__BRANO PROPOSTO__.
━━━━━━━━━━━━━━━━
Nessun manicomio a primavera È tempo di mobilitazione contro il disegno di legge Burani-Procaccini
che a marzo torna in aula alla Camera e porta con sé tanti piccoli lager
privati Massimo, detto Cavaocchi, se ne sta da qualche anno dietro un vetro.
Una decina d'anni fa faceva il fotografo, poi un giorno gli è venuto
in mente di aprire la portiera di una vecchia Fiat 850, salirci sopra, mettere
in moto e percorrere duecento metri. A fine corsa Massimo è stato arrestato
per furto d'auto e sbattuto all'ospedale psichiatrico giudiziario (opg) di Aversa
in quanto ritenuto "socialmente pericoloso". Ed è lì
che Massimo si è trasformato in Cavaocchi, strappando durante una lite
gli occhi ad un altro internato dell'opg. Il mostro è chiaro non è
Massimo ma l'istituzione che lo ha plasmato da persona a criminale. Istituzione
ancora viva e vegeta in Italia: sei gli opg ancora in piedi, circa 1200 i "ristretti"
━━━━━━━━━━━━━━━━
__LE CONSEGNE__.
[1] Trascrivi fedelmente la parte del brano proposto che inizia con "Nessun manicomio a" e termina con "dietro un vetro.".
[2] Presenta in una tabella Markdown con le colonne Numero e Contenuto soltanto le righe dei dati forniti che iniziano con quella contenente "Detect all objects" e terminano con quella contenente "road: (503, 39)", entrambe incluse, tralasciando le righe vuote.
Il brano e le righe dei dati non hanno alcun legame tra loro.

__DATI FORNITI__.
━━━━━━━━━━━━━━━━
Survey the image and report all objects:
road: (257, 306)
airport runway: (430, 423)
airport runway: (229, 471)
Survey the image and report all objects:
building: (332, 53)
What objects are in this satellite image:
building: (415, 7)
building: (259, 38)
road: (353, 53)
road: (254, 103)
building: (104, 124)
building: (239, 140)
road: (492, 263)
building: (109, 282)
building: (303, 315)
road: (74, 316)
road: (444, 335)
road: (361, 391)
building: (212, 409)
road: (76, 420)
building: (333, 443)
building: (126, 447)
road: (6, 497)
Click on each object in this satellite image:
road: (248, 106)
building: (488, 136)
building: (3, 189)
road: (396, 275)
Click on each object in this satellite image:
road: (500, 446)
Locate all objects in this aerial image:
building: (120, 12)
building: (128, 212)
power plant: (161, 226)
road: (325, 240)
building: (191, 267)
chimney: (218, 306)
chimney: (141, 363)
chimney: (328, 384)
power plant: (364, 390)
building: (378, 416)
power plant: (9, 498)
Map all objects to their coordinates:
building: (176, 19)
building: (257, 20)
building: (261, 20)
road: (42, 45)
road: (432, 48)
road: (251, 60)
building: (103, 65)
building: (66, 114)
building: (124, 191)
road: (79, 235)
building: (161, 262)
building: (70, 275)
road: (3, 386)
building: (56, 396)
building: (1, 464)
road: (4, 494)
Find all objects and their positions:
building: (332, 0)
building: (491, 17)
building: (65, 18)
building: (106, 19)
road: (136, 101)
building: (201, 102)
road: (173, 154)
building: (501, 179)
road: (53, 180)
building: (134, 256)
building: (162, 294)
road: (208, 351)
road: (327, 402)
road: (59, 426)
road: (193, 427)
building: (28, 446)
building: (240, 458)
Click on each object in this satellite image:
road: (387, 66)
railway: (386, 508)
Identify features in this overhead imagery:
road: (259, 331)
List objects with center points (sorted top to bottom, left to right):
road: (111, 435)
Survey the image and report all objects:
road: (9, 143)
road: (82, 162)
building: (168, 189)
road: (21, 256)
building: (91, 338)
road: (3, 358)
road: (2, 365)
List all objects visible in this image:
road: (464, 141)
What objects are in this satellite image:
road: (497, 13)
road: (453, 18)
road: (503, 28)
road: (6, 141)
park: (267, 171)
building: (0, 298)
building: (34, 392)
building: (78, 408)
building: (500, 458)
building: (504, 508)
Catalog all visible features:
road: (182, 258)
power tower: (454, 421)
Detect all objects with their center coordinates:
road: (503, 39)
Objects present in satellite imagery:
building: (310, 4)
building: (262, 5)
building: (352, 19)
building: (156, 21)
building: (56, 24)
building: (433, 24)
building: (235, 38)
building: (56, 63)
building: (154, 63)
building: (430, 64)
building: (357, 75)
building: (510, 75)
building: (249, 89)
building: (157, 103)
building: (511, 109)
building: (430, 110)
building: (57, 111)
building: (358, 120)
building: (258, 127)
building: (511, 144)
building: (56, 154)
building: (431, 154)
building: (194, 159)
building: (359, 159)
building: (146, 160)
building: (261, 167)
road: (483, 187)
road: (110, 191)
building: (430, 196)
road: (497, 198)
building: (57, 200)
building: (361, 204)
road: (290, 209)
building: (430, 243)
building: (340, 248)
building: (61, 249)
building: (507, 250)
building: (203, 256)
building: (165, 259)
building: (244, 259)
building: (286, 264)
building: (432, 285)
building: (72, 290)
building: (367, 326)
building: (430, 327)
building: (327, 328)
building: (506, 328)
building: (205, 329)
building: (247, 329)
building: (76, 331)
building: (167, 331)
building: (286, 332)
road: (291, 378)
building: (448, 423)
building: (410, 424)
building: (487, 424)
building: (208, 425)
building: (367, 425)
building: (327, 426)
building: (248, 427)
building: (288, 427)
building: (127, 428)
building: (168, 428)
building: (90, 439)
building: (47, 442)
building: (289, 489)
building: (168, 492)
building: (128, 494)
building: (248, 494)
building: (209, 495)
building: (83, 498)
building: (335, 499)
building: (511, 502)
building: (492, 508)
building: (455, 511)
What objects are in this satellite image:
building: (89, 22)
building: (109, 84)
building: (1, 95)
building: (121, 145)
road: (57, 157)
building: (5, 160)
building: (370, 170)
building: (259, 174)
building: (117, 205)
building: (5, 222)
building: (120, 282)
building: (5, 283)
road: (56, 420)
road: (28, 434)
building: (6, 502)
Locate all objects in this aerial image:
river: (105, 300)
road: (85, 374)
━━━━━━━━━━━━━━━━
__SOLUZIONI DEGLI ESERCIZI__.
[1]
Nessun manicomio a primavera È tempo di mobilitazione contro il disegno di legge Burani-Procaccini
che a marzo torna in aula alla Camera e porta con sé tanti piccoli lager
privati Massimo, detto Cavaocchi, se ne sta da qualche anno dietro un vetro.

[2]
| Numero | Contenuto |
|---|---|
| 1 | Detect all objects with their center coordinates: |
| 2 | road: (503, 39) |